The requirement for a full vaccination status does not apply to restaurants, cafes, clubs or licensed venues where patrons are required to be seated.
It does not apply to guests at weddings and funerals.
Tasmanian Hospitality Association general manager Steve Old said from the moment the state's borders reopened, there was an onus on the individual to do the right thing when out in public to minimise COVID risks.

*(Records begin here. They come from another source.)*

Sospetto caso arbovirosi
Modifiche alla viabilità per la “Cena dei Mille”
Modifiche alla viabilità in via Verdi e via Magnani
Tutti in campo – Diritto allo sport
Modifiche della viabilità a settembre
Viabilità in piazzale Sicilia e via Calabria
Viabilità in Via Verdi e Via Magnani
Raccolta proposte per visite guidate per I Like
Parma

"The fact there has been no reports of fines or cautions issued to patrons who have been asked to provide proof of vaccination status at hospitality venues shows the majority of the public are following the rules," he said.
"We understand it might take some time for everyone to adjust to the new requirements in place and I'm sure the authorities are factoring that in when conducting spot checks.
"We also want to remind patrons to show respect to staff in venues if they are asked to put on masks or follow the rules, they are simply trying to keep everyone safe and remain open."
As of this month, restaurants, cafes, food courts, pubs, clubs, bars, RSLs and community clubs have been able to allow entry for up to 250 people in an undivided indoor space.
Up to 500 people are allowed into an undivided outdoor area at any one time.
However, there is a density limit of 1 person per 2 square metres of space.
Staff and children are included in the density limit.
Masks are required to be worn within indoor venues while people are not eating or drinking.
There were 12 hospitality venues which were listed as exposure sites on the government's coronavirus website as of Wednesday afternoon.
Most of these were categorised as low-risk locations.
There were five hospitality venues in the North-West which were categorised as low-risk exposure sites.